Repertório de receitas

O grupo teve a ideia no seminário de graduação em Arqueologia de Alimentos de Hastorf, em Berkeley. Ao analisarem os resíduos químicos das refeições preparadas em cada panela, os pesquisadores procuravam saber se os depósitos encontrados em antigas vasilhas refletiam os restos apenas do último prato cozido ou também de refeições anteriores.

A equipe recebeu alguns animais atropelados doados. Também comprou grandes quantidades de grãos inteiros e um moinho, que Hastorf montou em sua garagem, para moê-los. O grupo desenvolveu então um repertório de seis receitas com carne de veado e grãos inteiros e moídos.

Eles escolheram ingredientes básicos que podem ser encontrados em muitas partes do mundo. Por exemplo, duas receitas focaram na canjica, feita a partir da imersão do milho em uma solução alcalina. Duas outras usaram farinha de trigo.

“Escolhemos os alimentos com base na facilidade de distinguir os produtos químicos uns dos outros e em como os potes reagiriam aos valores isotópicos e químicos dos alimentos”, disse Hastorf, professora de antropologia de Berkeley que estuda a arqueologia dos alimentos, entre outras coisas.

Cada chef preparou uma refeição experimental semanalmente em uma panela La Chamba usando os ingredientes designados pelo grupo. “As refeições pastosas eram insossas e não as comemos”, observou Miller.

Nova ferramenta

Cada oitava refeição foi carbonizada. O objetivo era replicar os tipos de resíduos carbonizados que os arqueólogos costumam encontrar em potes antigos e imitar o que normalmente aconteceria durante a vida de um pote. Entre cada refeição, os potes eram limpos com água e um galho de macieira. Surpreendentemente, nenhum deles quebrou durante o estudo.

No Centro de Biogeoquímica de Isótopos Estáveis ​​de Berkeley, a equipe realizou uma análise dos restos carbonizados e das pátinas (compostos químicos) carbonizadas que se desenvolveram nos potes. Isótopos estáveis ​​são átomos cuja composição não se decompõe com o tempo, o que é útil para estudos arqueológicos. Uma análise dos lipídios gordurosos absorvidos nas panelas de barro foi realizada na Universidade de Bristol, na Inglaterra.
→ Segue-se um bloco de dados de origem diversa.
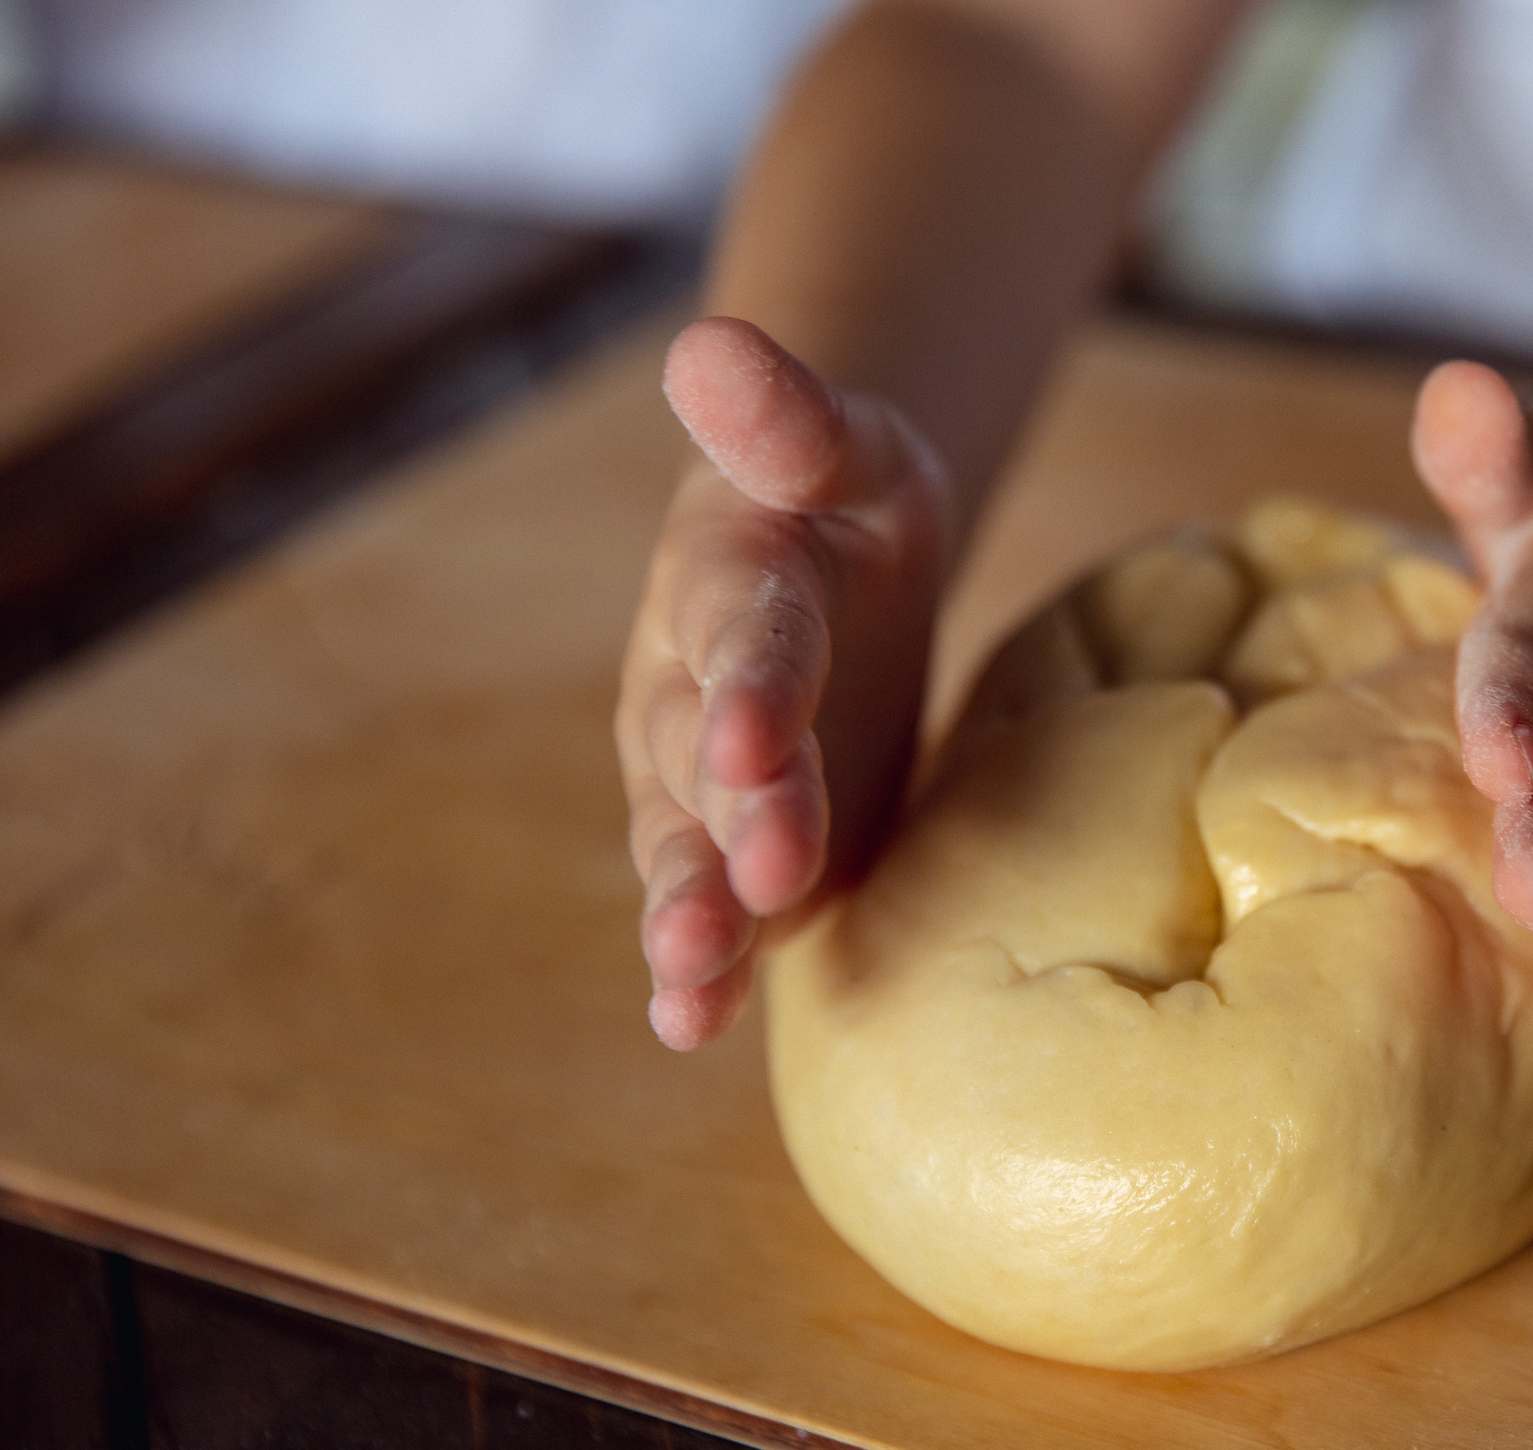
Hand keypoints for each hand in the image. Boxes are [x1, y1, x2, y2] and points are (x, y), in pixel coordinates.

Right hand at [616, 318, 951, 1048]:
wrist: (832, 556)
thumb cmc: (845, 494)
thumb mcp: (842, 439)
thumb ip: (788, 413)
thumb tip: (708, 341)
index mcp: (729, 588)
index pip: (744, 639)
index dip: (750, 692)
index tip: (754, 746)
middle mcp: (693, 693)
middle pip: (708, 765)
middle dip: (730, 826)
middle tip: (757, 879)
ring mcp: (707, 782)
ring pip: (689, 853)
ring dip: (691, 917)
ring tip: (688, 986)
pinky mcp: (743, 848)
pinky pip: (718, 908)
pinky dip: (699, 967)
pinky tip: (690, 1026)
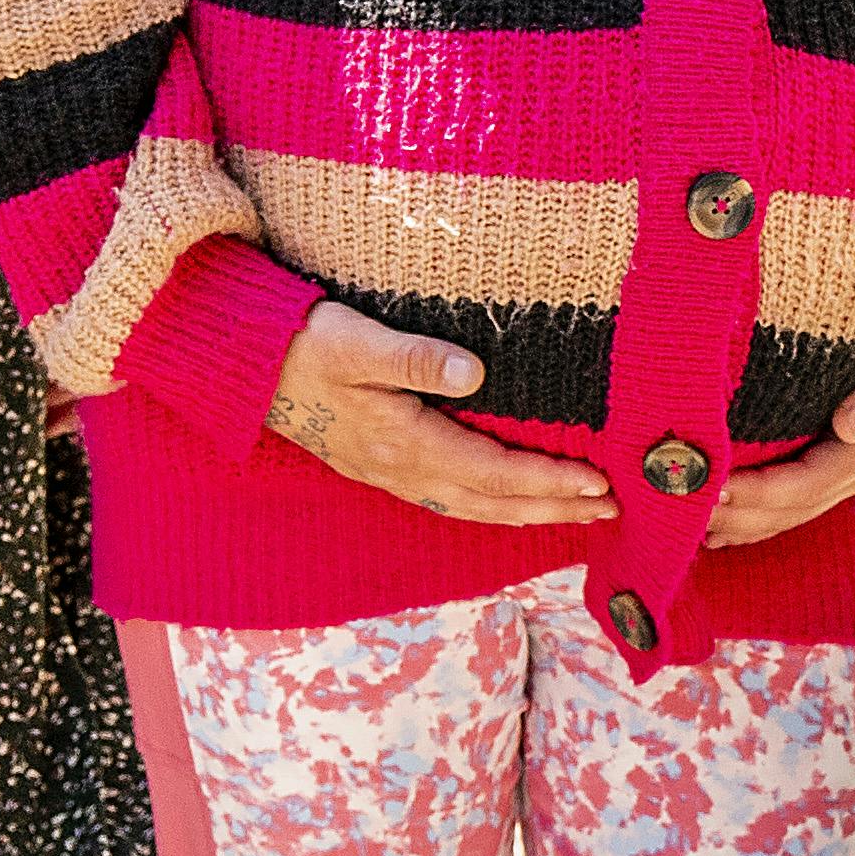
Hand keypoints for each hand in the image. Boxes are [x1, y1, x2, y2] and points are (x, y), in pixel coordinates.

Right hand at [267, 298, 611, 528]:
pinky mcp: (379, 468)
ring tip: (573, 514)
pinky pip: (447, 501)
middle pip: (492, 501)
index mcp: (403, 441)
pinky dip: (487, 508)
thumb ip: (414, 357)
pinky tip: (504, 504)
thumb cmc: (302, 345)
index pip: (493, 470)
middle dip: (552, 507)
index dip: (548, 480)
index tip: (598, 481)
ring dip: (525, 513)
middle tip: (609, 511)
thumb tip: (472, 373)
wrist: (245, 370)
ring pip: (471, 508)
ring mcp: (388, 475)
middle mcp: (400, 470)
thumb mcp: (355, 340)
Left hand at [698, 317, 854, 548]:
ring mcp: (851, 475)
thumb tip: (847, 423)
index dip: (758, 491)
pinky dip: (759, 517)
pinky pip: (796, 501)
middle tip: (680, 511)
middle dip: (736, 513)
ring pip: (790, 512)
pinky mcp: (844, 466)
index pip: (803, 483)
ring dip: (742, 523)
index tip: (713, 488)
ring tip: (691, 528)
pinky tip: (725, 524)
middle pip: (789, 508)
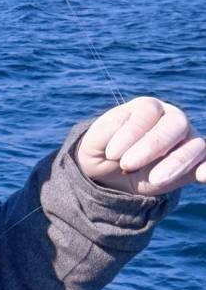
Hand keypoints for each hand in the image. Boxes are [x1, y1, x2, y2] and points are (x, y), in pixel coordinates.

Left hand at [75, 96, 205, 196]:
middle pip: (175, 124)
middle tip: (127, 165)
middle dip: (153, 146)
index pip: (148, 111)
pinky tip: (201, 176)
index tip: (111, 154)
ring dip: (176, 163)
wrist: (112, 176)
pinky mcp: (194, 164)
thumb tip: (121, 126)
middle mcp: (172, 120)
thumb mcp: (93, 143)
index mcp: (147, 108)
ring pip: (194, 145)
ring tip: (154, 181)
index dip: (131, 132)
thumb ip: (104, 132)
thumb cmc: (103, 152)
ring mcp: (187, 141)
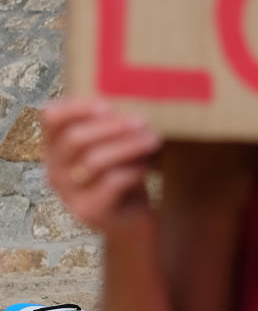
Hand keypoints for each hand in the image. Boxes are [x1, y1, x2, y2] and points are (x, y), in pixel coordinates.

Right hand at [42, 99, 161, 236]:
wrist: (131, 219)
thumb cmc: (124, 171)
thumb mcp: (114, 144)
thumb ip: (112, 123)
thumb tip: (133, 91)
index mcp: (56, 148)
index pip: (51, 119)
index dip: (76, 107)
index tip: (108, 103)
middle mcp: (54, 170)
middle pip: (74, 139)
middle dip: (112, 126)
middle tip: (142, 121)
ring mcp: (68, 194)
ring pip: (94, 161)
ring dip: (128, 146)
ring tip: (154, 140)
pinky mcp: (88, 212)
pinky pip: (110, 183)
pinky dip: (133, 171)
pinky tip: (147, 168)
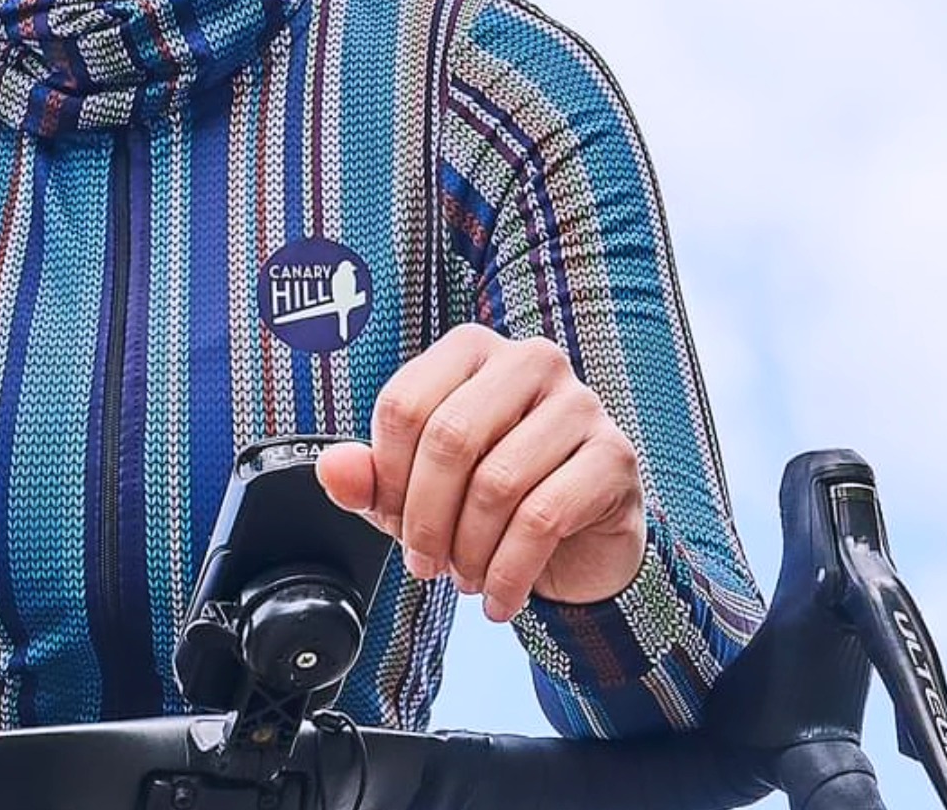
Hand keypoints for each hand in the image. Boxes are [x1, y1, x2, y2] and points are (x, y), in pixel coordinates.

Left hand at [317, 324, 647, 621]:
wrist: (581, 537)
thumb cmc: (493, 495)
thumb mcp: (419, 487)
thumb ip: (371, 476)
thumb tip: (332, 469)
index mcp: (471, 349)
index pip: (405, 403)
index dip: (387, 476)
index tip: (391, 520)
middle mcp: (529, 360)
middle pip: (450, 438)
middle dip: (425, 518)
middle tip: (424, 563)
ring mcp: (579, 402)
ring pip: (497, 483)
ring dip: (469, 550)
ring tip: (465, 577)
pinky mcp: (614, 454)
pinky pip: (544, 518)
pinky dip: (510, 571)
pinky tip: (500, 597)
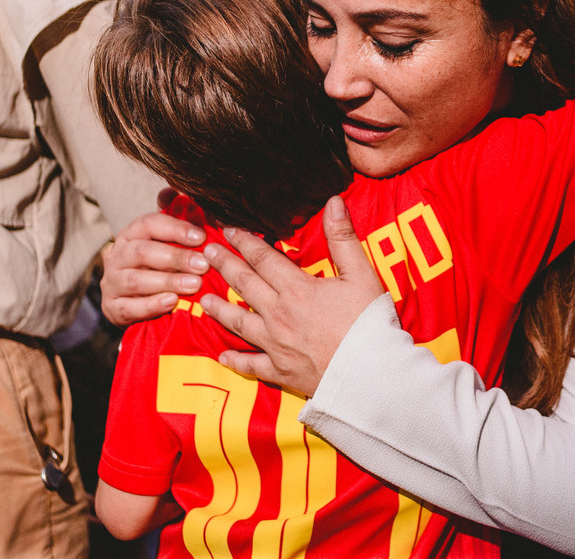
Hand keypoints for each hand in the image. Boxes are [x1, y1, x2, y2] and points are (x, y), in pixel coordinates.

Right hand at [100, 190, 209, 326]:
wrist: (134, 303)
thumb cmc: (156, 267)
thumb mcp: (165, 242)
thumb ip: (173, 219)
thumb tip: (173, 190)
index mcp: (131, 234)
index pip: (149, 224)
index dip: (175, 228)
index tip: (201, 237)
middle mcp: (117, 256)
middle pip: (143, 252)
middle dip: (176, 258)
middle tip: (203, 264)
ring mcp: (111, 282)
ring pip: (136, 280)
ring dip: (168, 281)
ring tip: (194, 284)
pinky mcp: (112, 308)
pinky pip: (128, 307)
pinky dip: (151, 305)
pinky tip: (172, 302)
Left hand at [200, 196, 382, 396]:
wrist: (370, 373)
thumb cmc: (369, 323)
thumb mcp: (361, 274)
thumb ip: (343, 238)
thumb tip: (333, 202)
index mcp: (296, 289)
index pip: (263, 258)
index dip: (244, 242)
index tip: (227, 230)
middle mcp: (278, 315)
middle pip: (244, 285)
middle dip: (224, 266)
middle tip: (207, 253)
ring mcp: (275, 345)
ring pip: (239, 322)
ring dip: (220, 309)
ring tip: (204, 299)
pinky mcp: (280, 370)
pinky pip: (250, 364)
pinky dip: (235, 360)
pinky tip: (223, 355)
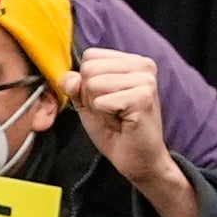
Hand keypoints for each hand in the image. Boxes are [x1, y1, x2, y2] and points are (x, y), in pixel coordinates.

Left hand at [70, 46, 196, 216]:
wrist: (137, 159)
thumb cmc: (116, 130)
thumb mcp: (87, 103)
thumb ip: (75, 85)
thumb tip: (70, 78)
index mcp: (132, 61)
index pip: (90, 57)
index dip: (87, 83)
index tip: (105, 101)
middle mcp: (143, 65)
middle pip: (89, 69)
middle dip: (90, 96)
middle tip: (110, 111)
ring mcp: (146, 80)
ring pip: (93, 84)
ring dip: (98, 107)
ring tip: (116, 117)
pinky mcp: (144, 98)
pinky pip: (102, 101)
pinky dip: (105, 116)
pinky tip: (122, 122)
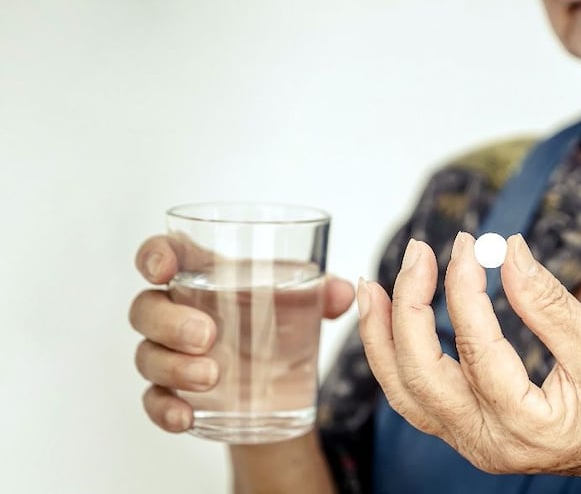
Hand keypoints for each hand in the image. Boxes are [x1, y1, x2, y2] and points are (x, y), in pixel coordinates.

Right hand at [129, 235, 354, 432]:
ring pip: (146, 355)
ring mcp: (170, 353)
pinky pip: (153, 400)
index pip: (164, 254)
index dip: (154, 255)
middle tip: (208, 335)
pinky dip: (165, 409)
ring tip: (212, 376)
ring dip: (173, 366)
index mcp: (204, 276)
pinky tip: (187, 416)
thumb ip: (324, 292)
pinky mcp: (173, 392)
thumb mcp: (304, 302)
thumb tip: (344, 293)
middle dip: (169, 321)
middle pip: (146, 308)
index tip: (162, 269)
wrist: (278, 379)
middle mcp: (178, 311)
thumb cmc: (279, 321)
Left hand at [356, 232, 580, 484]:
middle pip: (422, 374)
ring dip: (383, 335)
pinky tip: (389, 319)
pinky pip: (414, 396)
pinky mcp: (464, 431)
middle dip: (410, 306)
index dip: (464, 290)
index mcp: (528, 427)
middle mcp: (488, 443)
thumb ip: (549, 303)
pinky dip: (395, 356)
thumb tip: (507, 250)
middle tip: (418, 252)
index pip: (476, 349)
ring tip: (372, 286)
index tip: (467, 246)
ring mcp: (470, 442)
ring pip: (405, 391)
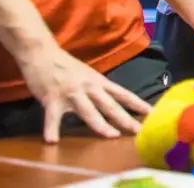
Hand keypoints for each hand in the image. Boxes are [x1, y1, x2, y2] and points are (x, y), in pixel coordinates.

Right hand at [17, 41, 152, 142]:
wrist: (42, 52)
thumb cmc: (65, 66)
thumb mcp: (87, 75)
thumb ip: (98, 89)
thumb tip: (112, 102)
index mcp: (98, 81)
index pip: (122, 93)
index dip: (137, 103)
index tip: (151, 113)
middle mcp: (88, 87)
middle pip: (110, 105)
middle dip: (125, 118)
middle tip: (138, 130)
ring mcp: (70, 93)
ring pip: (88, 111)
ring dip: (100, 124)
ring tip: (111, 135)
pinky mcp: (51, 98)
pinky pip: (52, 117)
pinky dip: (51, 129)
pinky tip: (52, 141)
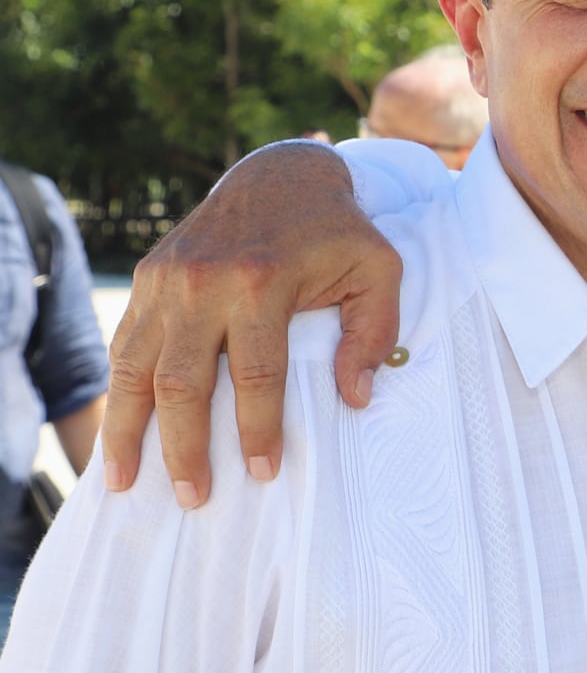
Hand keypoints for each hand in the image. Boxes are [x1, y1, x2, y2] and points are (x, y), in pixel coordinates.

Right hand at [103, 142, 401, 506]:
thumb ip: (373, 334)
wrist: (281, 175)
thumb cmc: (338, 231)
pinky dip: (120, 390)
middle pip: (182, 382)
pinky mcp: (148, 277)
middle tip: (193, 497)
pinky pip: (126, 344)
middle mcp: (204, 282)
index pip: (257, 374)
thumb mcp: (380, 271)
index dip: (259, 430)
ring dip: (128, 429)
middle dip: (185, 447)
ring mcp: (167, 279)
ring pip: (135, 367)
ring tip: (125, 480)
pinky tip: (121, 430)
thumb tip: (354, 398)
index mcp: (263, 282)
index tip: (263, 472)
No geral, as análises químicas dos resíduos alimentares mostraram que diferentes escalas de tempo de refeição estavam representadas em diferentes resíduos. Por exemplo, os pedaços carbonizados no fundo de uma panela continham evidências da última refeição cozida. Já os restos de refeições anteriores podiam ser encontrados na pátina que se acumulou em outro lugar no interior da panela e no resíduo lipídico absorvido pela própria cerâmica.

Esses resultados proporcionam aos cientistas uma nova ferramenta para estudar dietas antigas. Além disso, fornecem pistas para a produção de alimentos, cadeias de abastecimento e distribuição de eras passadas.

“Abrimos a porta para que outros levem este experimento para o próximo nível e registrem prazos ainda mais longos em que os resíduos alimentares podem ser identificados”, disse Miller.